Beware. Once you make an omelet this way you’ll never be able to order one at a restaurant again. The flabby eggs stuffed with ingredients will leave your taste buds wishing you would have just made breakfast at home.
I learned this technique working for a brilliant chef back in Wisconsin. Cooking the ingredients right into the egg leaves a far superior flavor profile than simply folding them in like a wrap, the way you see it done at most breakfast restaurants. It’ll be a good day when the world wakes up to this technique. I promise to play my part in spreading the awareness.
This is my go to breakfast. Pretty much every morning I start my days with a variation of this. The nutrient density gives me the energy I need to function optimally both physically and mentally. It’s full of nutrients, healthy fat and good carbs. It tastes fantastic and is easy to make. The flair involved makes it a great dish to impress guests who spent the night, and there are so many ways to add variety to punch the taste buds. Change the cheese, use different ingredients, add or remove brussels sprouts or another vegetable from the sweet potato mix. YOU NAME IT!> Without further ado, the how to.
You’re going to need a larger 12″ skillet to spread out the sweet potato mix and an 8″ omelet pan to flip the omelet.
I like to chop the sweet potatoes into small ass slivers so they brown nicely, soak up the coconut oil and melt in your mouth. Chop the ends off the brussels sprouts and cut them in half so they brown easier as well. Toss that concoction in a slathering of coconut oil and let it rain on medium high heat. I like to brown it but not burn it. Next, chop up the desired omelet ingredients to add to your 8″ omelet pan with a tablespoon of Kerry gold grass-fed butter. #healthyfat
I used mushrooms, green peppers and green onions. I added some sea salt and let it cook down over medium heat. This couple minutes leaves you time to ‘work clean’ tidy your mess and/or make yourself a pot of coffee.
Let the omelet ingredients cook down for about 5 minutes until soft.
Then beat and add the eggs. I used 4 but it depends on the size of the eggs and vastness of your hunger. More than 4 and it becomes harder to flip. Remember cage free is the way to be. Experiment with different kinds of eggs to find the ones with the deepest color.
Beat the eggs and add them to the omelet pan. Let them cook until they begin to change to a lighter color around the edges. Then use your spatula to pick up the sides of the omelet and tilt in the uncooked egg from the top underneath to the bottom. This makes sure the omelet cooks all the way through and egg doesn’t go flying when you flip it.
It’ll start to transform into some kinda delicious egg cake paddy just wiggling around on the middle of the pan. Once the egg on the top no longer runs around like a pool of water its time to flip.

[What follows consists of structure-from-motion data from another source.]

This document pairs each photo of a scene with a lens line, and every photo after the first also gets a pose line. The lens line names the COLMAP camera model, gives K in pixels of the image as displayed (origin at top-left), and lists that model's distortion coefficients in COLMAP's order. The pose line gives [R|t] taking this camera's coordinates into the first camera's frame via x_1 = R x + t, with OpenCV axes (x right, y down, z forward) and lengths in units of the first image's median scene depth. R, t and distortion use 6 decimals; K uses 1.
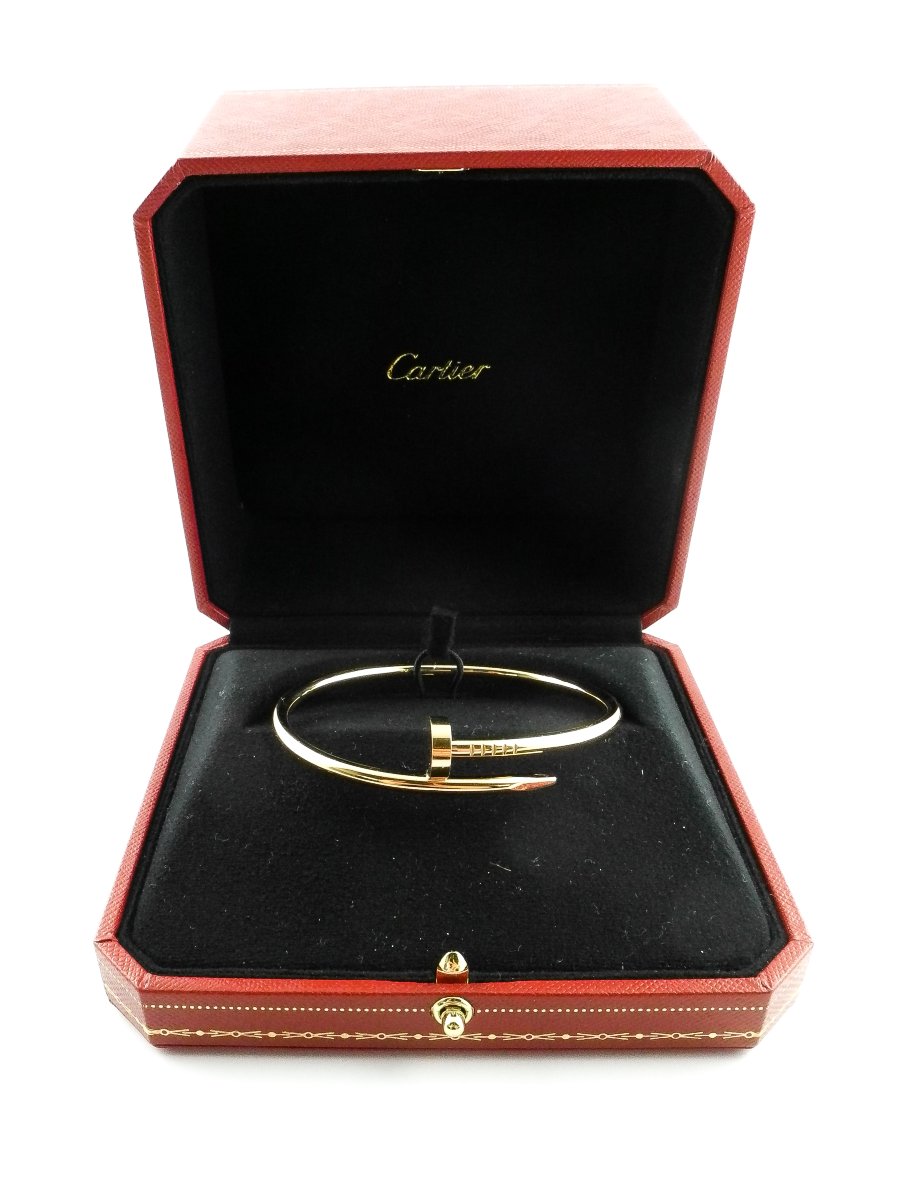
lens RADIAL K [[966.4, 0, 450.0], [0, 966.4, 600.0], [0, 0, 1]] dist [-0.093456, 0.002445]
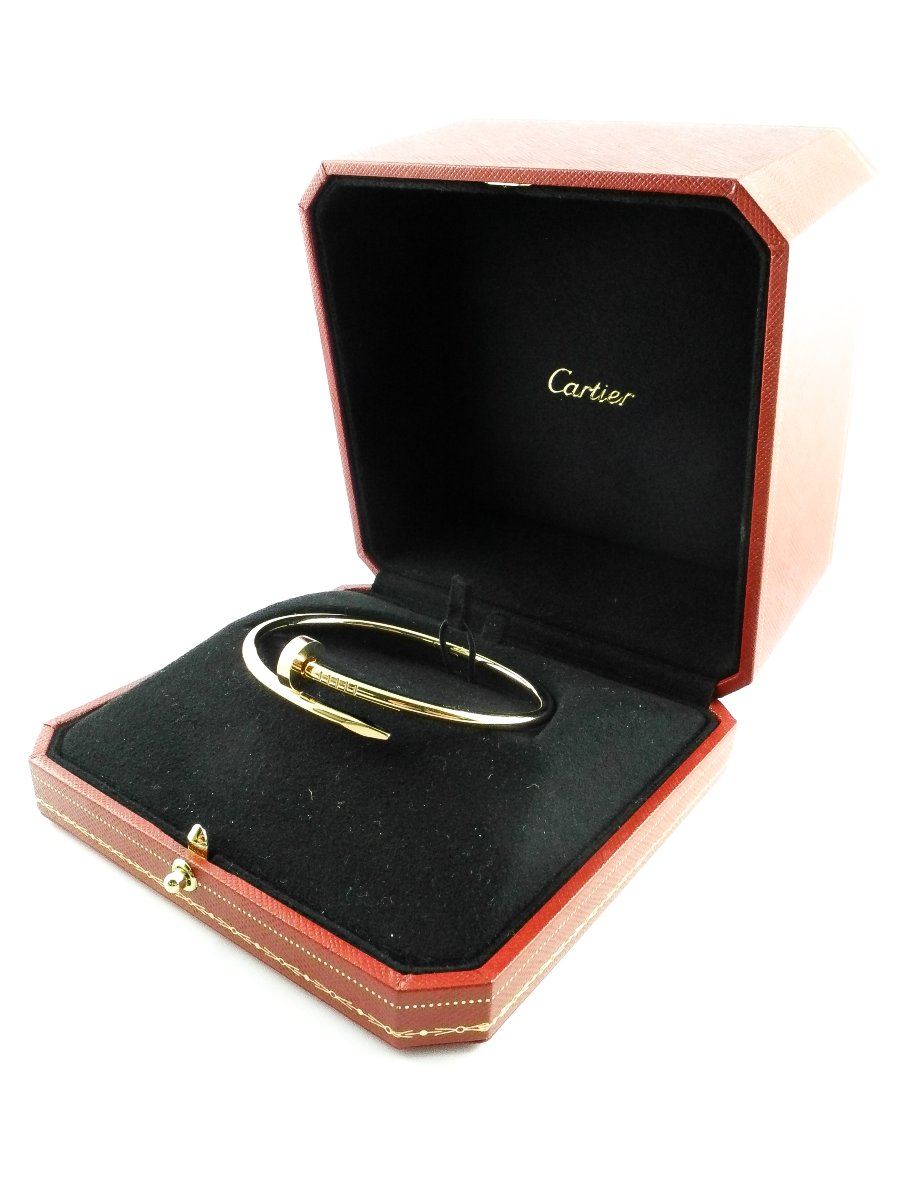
lens RADIAL K [[979.1, 0, 450.0], [0, 979.1, 600.0], [0, 0, 1]] dist [0.071962, 0.001068]
pose [[0.807411, 0.285228, -0.516462, 0.653104], [-0.305781, 0.950934, 0.047131, -0.038321], [0.504564, 0.119870, 0.855012, 0.061651]]
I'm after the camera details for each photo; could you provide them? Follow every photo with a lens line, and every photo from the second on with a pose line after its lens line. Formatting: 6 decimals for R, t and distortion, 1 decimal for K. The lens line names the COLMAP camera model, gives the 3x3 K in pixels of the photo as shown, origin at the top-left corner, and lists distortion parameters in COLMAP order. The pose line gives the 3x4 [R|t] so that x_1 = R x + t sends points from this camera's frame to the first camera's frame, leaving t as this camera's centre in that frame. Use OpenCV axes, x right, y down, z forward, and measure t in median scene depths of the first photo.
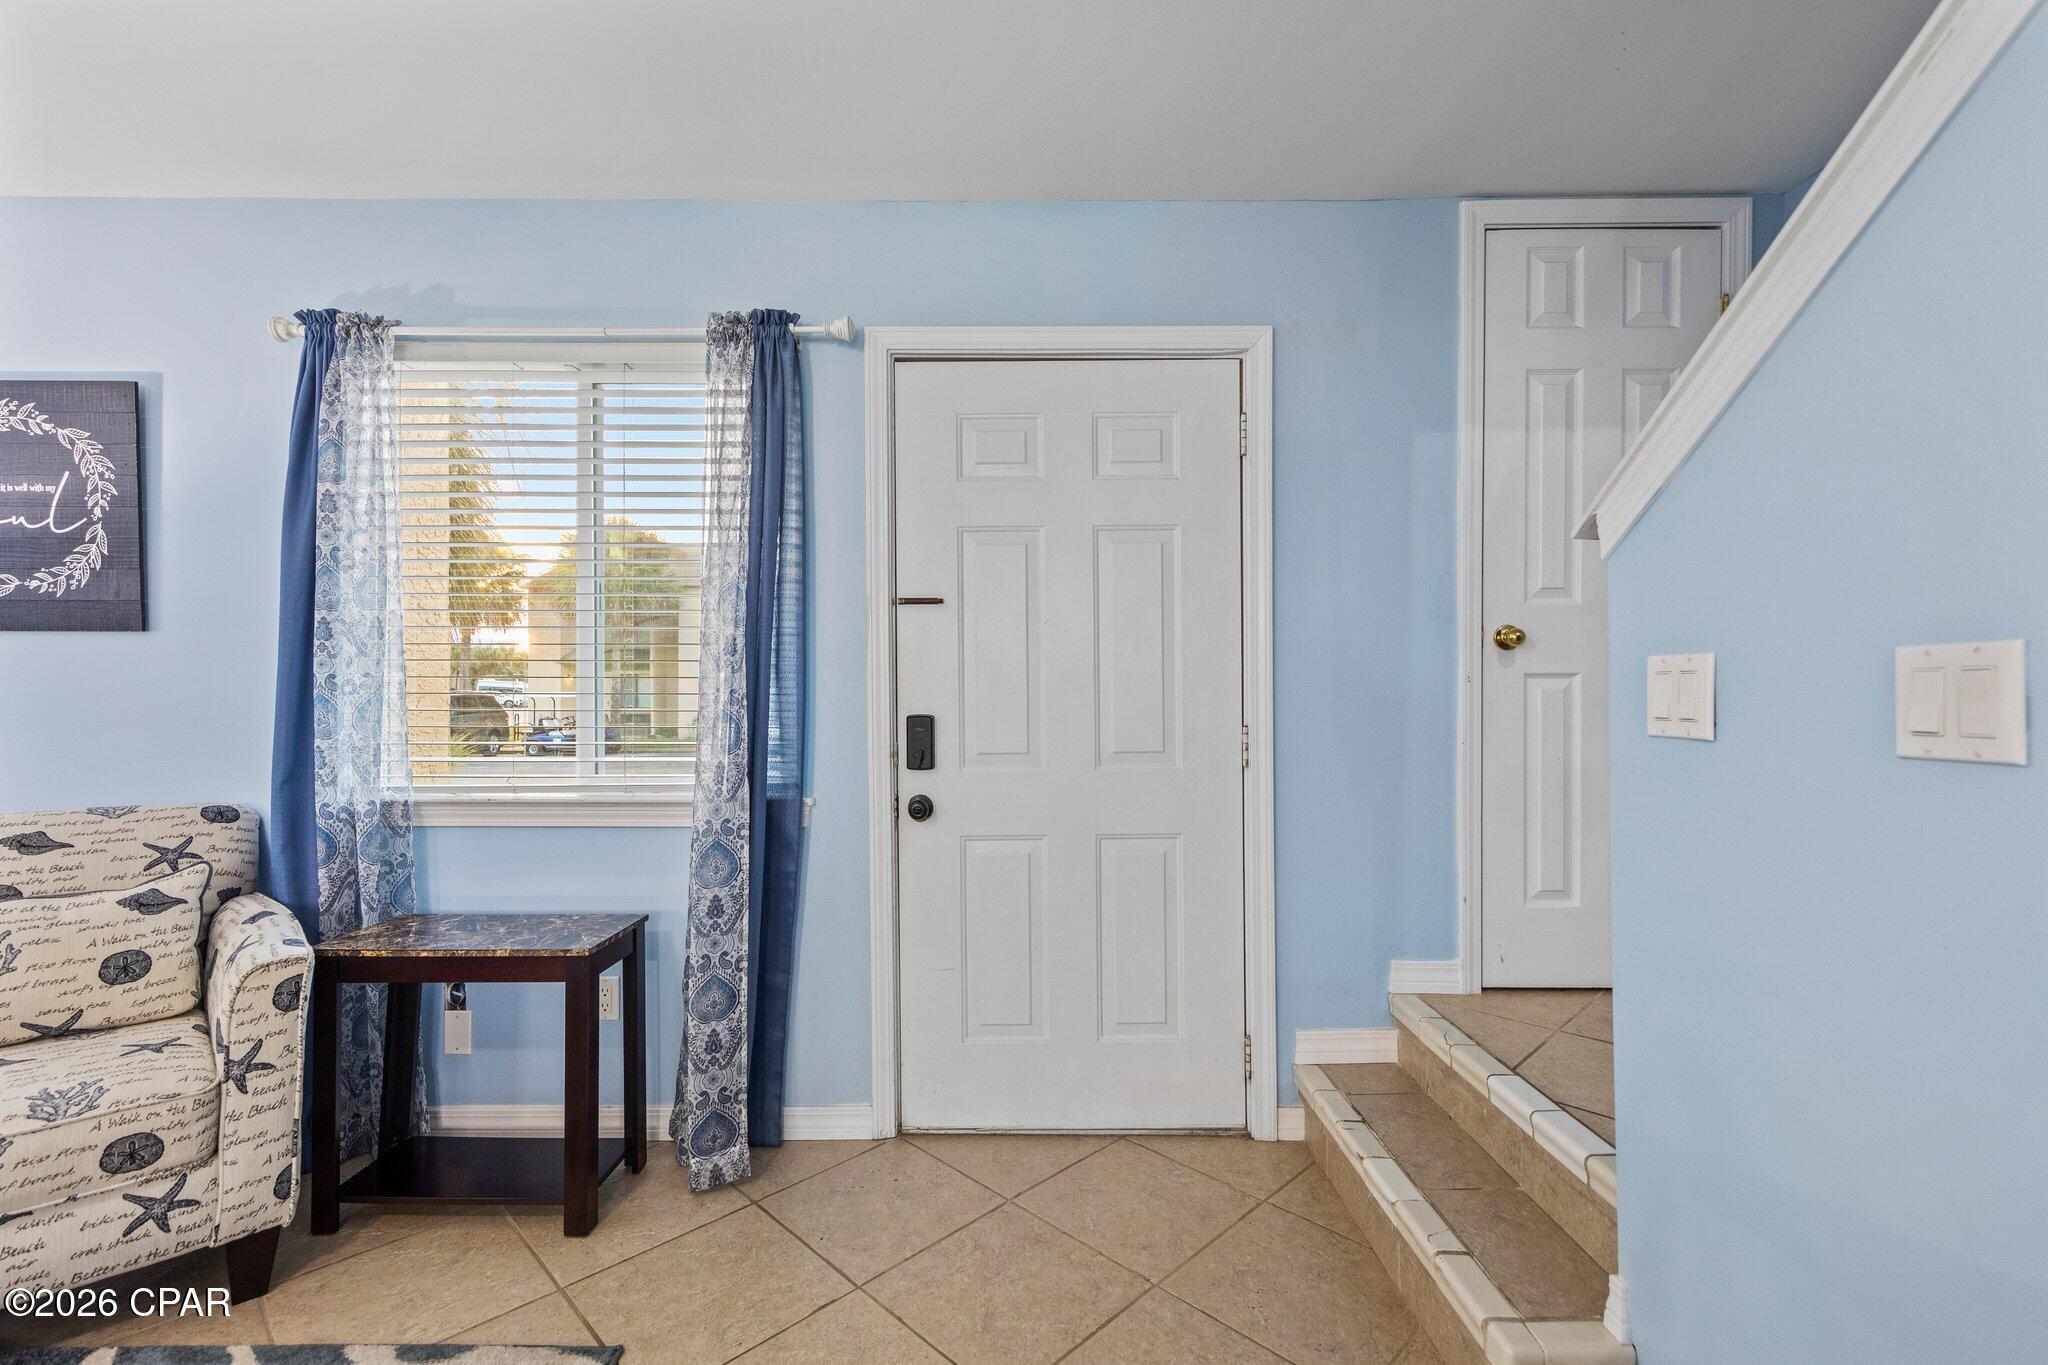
lens RADIAL K [[897.4, 0, 1026.2], [0, 897.4, 694.6], [0, 0, 1]] dist [0.005414, 0.000253]
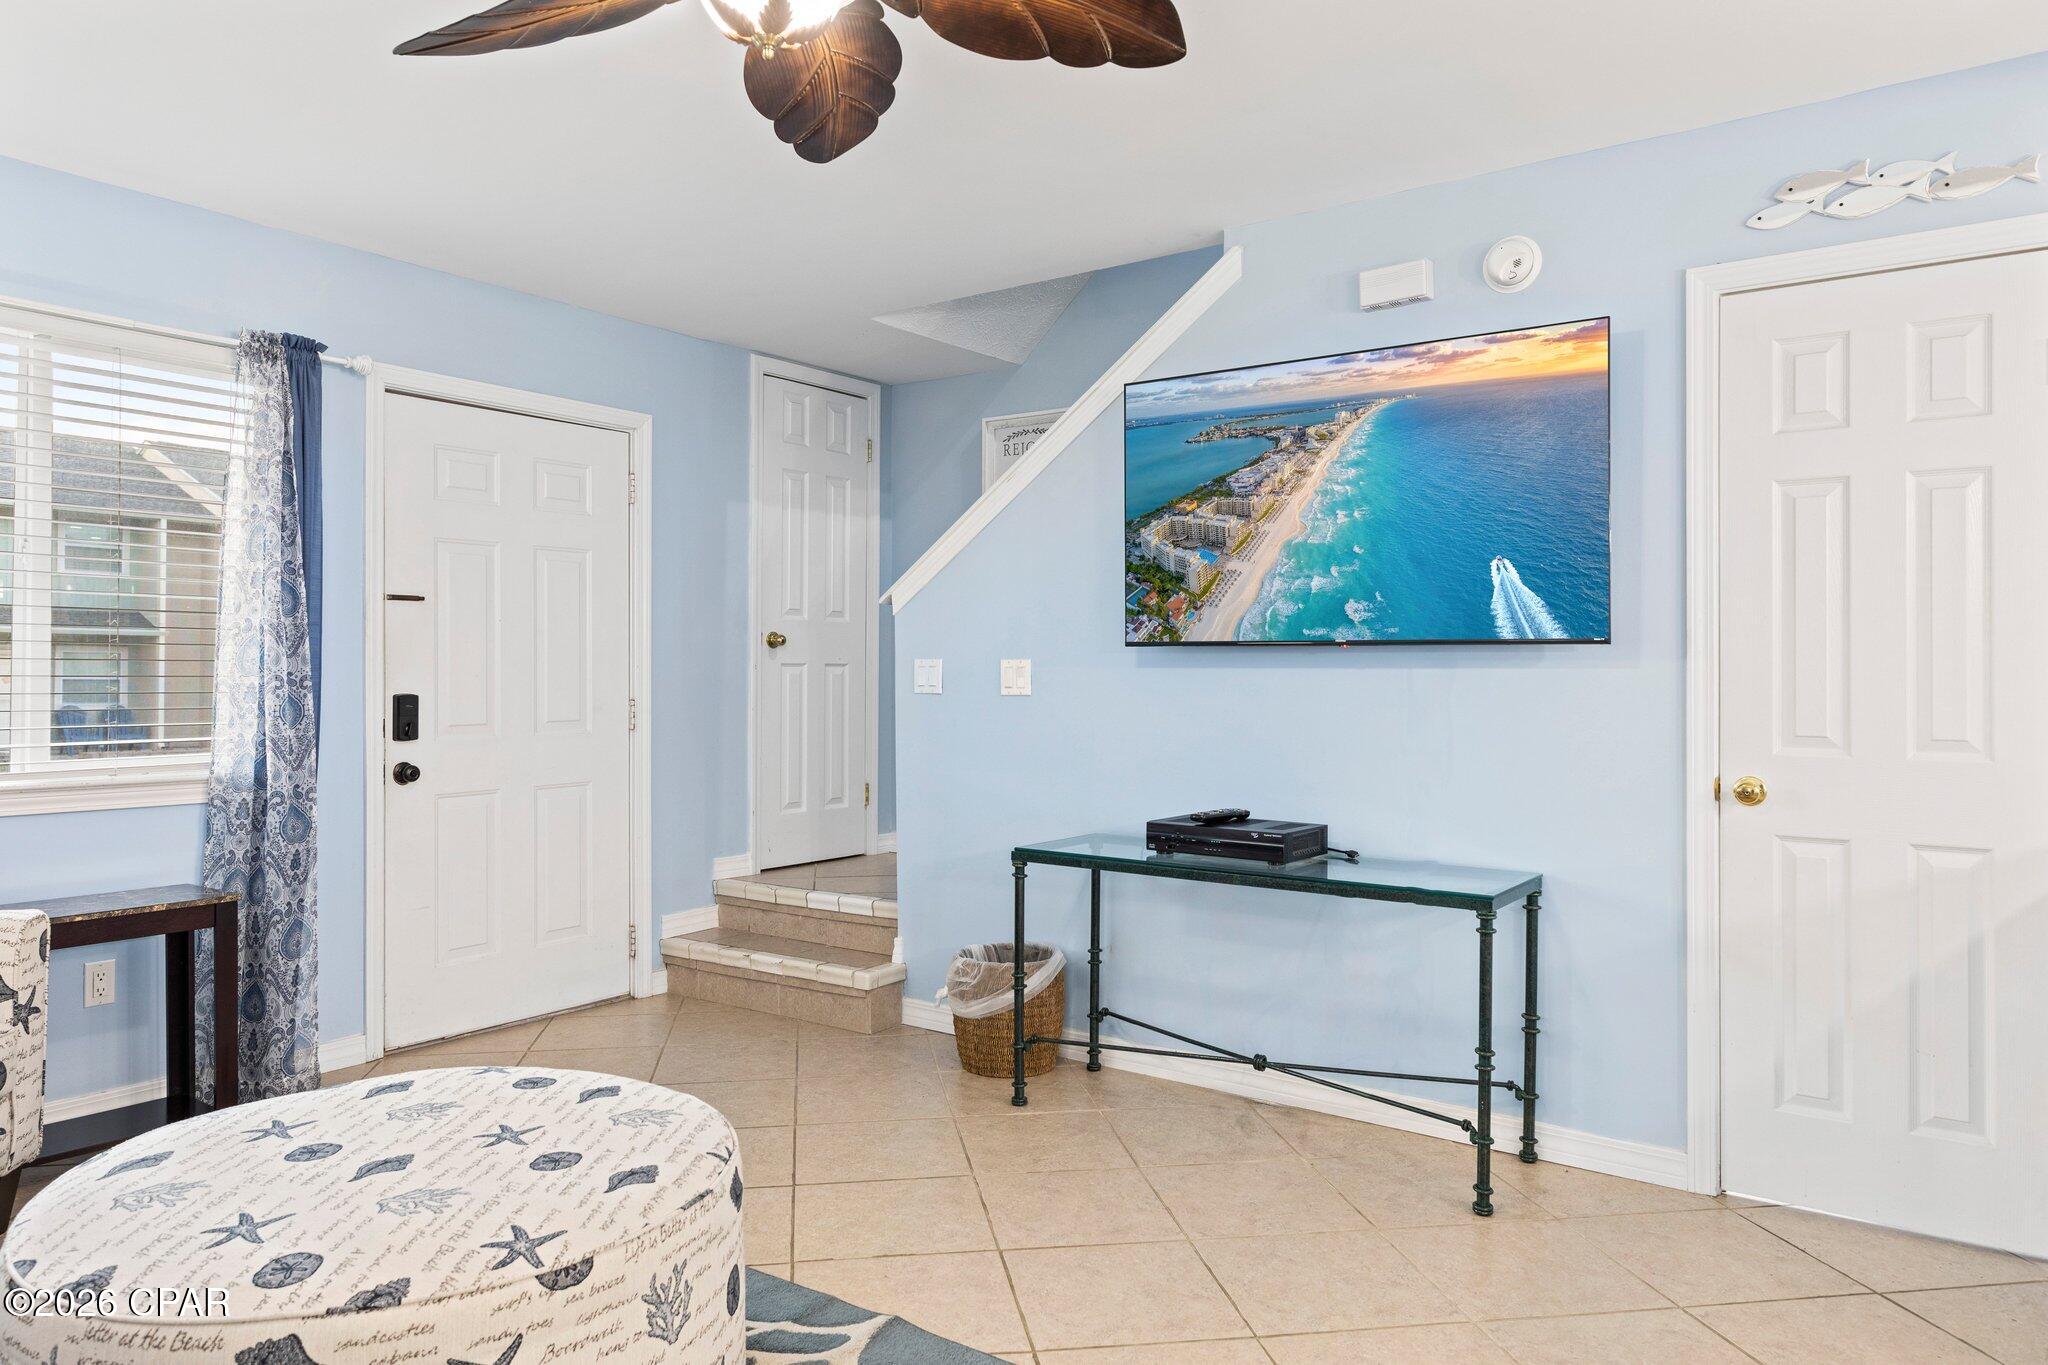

This step can take some practice and a little bit of courage. It’s a similar movement to flipping ingredients to stir them. I’ve heard its good practice to put some beans in a pan off heat and just practice stirring them about with a flip motion without losing them. In the end you’re only a couple chopped omelets and minor messes away from learning a life-long skill you can impress friends and family with.
Once the omelet has landed safely onto its other side to brown, it’s time to add the cheese. (optional if avoiding dairy, I recommend aged and/or raw milk cheese as it has less stuff your body might not like.)
Something about watching the graded cheese melt into the omelet fills me with a sense of joy.
As the cheese melts, your sweet potato mix should be about cooked.
To plate the omelet, slide half way off the pan onto the plate and lift up. This motion should cause the omelet to fold over onto itself and submerge and melt the cheese between layers of delicious egg.
I like to sea salt the potatoes and add a chunk of grass-fed butter. Then I put it in-front of me and just stare at it.
Hope you enjoyed this post! Let me know if you’re successful with the flip or if you have any questions regarding the clarity of my directions! May the rest of your breakfasts be both delicious and dense in nutrients.